My planner sits to my right on my desk. It’s a full-sized planner with each day spanning about 1/3 of a page except for Sat/Sun, which share a third. Mondays are on the left, Thursdays start the right side, and each day is usually filled with my random tasks, notes, scribbles, and scratched out tasks. The scratched out tasks are the
ones I live for!
It’s the feeling you get when you finish a big project – like a book. Granted it’s on a smaller scale, but it’s still an amazing feeling. I usually write down all of the things I hope to accomplish that day as far as work goes and write myself reminders about other things – like if the kids have some sort of event – and cross those off when appropriate, too. It’s just one less thing to worry about when it’s done, and I think that’s where the good feeling comes from.

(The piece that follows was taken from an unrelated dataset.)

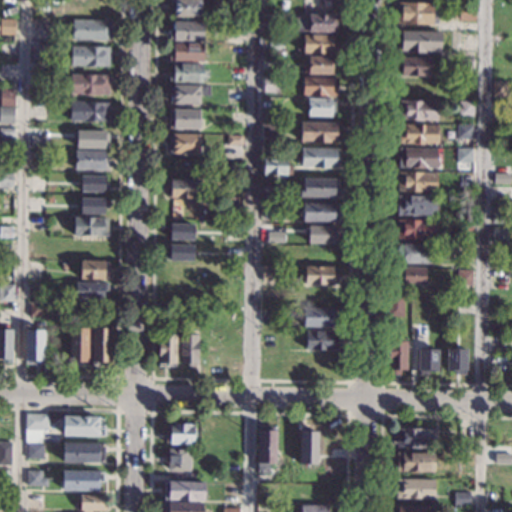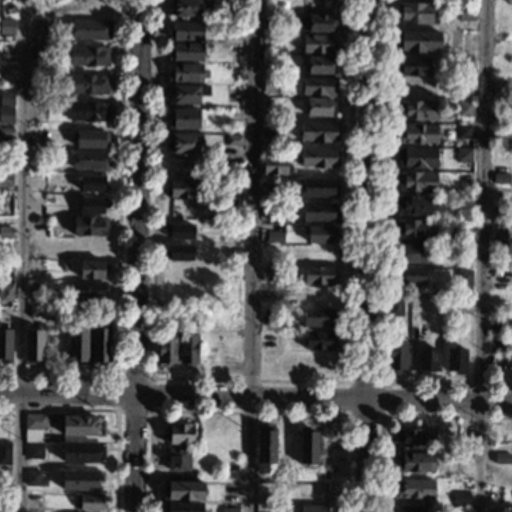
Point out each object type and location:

Now, imagine it’s 3pm, you’ve only been working since 9am, and you get that last item crossed off. Guess what that means! Relax time! The day is done. That means you can help the kids with their homework, watch TV, play some games, clean… whatever you want!
THAT’S the freedom that freelancers are working for in the first place.
3. Do Something for You
The reason why so many people feel overworked is because the lose the time they need to focus on their own projects.
For freelancers, there’s usually some business goal or entrepreneurial idea that they want and need to focus on at least a little bit in order to get closer to achieving their dreams. Even people working regular jobs probably have bigger dreams than sitting in an office all day or waitressing – I mean come on! We may as well just get you a listing of the latest administrative assistant jobs.
One important aspect to working from home is to make a little time for your own projects. This helps to keep your motivation and energy up as well as keeping your personal goals and dreams on point.
Of course these things vary for everyone… but persistence, achievement, and keeping your own dreams alive is a good way to continue working toward them. Even if there doesn’t seem to be any time… you can make 30 minutes. Replace one of your TV shows with work on your own projects. If you have research to do on something you need, read while you eat… it’s not like you can type with a plate of food right in front of you. Just keep your own dreams alive and kicking so you don’t feel like a slave to the system. You might as well just rejoin the rat race if that’s how you want to feel, right?